Provided data:
▼
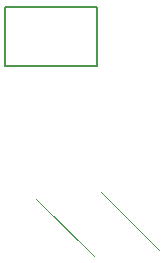
<source format=gbr>
%TF.GenerationSoftware,KiCad,Pcbnew,8.0.4*%
%TF.CreationDate,2024-10-20T10:17:19-04:00*%
%TF.ProjectId,ABSIS_Pro_Micro,41425349-535f-4507-926f-5f4d6963726f,rev?*%
%TF.SameCoordinates,Original*%
%TF.FileFunction,Other,Comment*%
%FSLAX46Y46*%
G04 Gerber Fmt 4.6, Leading zero omitted, Abs format (unit mm)*
G04 Created by KiCad (PCBNEW 8.0.4) date 2024-10-20 10:17:19*
%MOMM*%
%LPD*%
G01*
G04 APERTURE LIST*
%ADD10C,0.050800*%
%ADD11C,0.100000*%
%ADD12C,0.127000*%
G04 APERTURE END LIST*
D10*
%TO.C,U3*%
X147259169Y-103878653D02*
X152126467Y-108745951D01*
D11*
X152739781Y-103268998D02*
X157696882Y-108226099D01*
D12*
%TO.C,USB1*%
X144601100Y-92613600D02*
X144601100Y-87613600D01*
X152401100Y-87613600D02*
X144601100Y-87613600D01*
X152401100Y-92613600D02*
X144601100Y-92613600D01*
X152401100Y-92613600D02*
X152401100Y-87613600D01*
%TD*%
M02*

</source>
▲
With images omitted, output the data exactly as given.

Answer space:
<source format=gbr>
%TF.GenerationSoftware,KiCad,Pcbnew,8.0.4*%
%TF.CreationDate,2024-10-20T10:17:19-04:00*%
%TF.ProjectId,ABSIS_Pro_Micro,41425349-535f-4507-926f-5f4d6963726f,rev?*%
%TF.SameCoordinates,Original*%
%TF.FileFunction,Other,Comment*%
%FSLAX46Y46*%
G04 Gerber Fmt 4.6, Leading zero omitted, Abs format (unit mm)*
G04 Created by KiCad (PCBNEW 8.0.4) date 2024-10-20 10:17:19*
%MOMM*%
%LPD*%
G01*
G04 APERTURE LIST*
%ADD10C,0.050800*%
%ADD11C,0.100000*%
%ADD12C,0.127000*%
G04 APERTURE END LIST*
D10*
%TO.C,U3*%
X147259169Y-103878653D02*
X152126467Y-108745951D01*
D11*
X152739781Y-103268998D02*
X157696882Y-108226099D01*
D12*
%TO.C,USB1*%
X144601100Y-92613600D02*
X144601100Y-87613600D01*
X152401100Y-87613600D02*
X144601100Y-87613600D01*
X152401100Y-92613600D02*
X144601100Y-92613600D01*
X152401100Y-92613600D02*
X152401100Y-87613600D01*
%TD*%
M02*

</source>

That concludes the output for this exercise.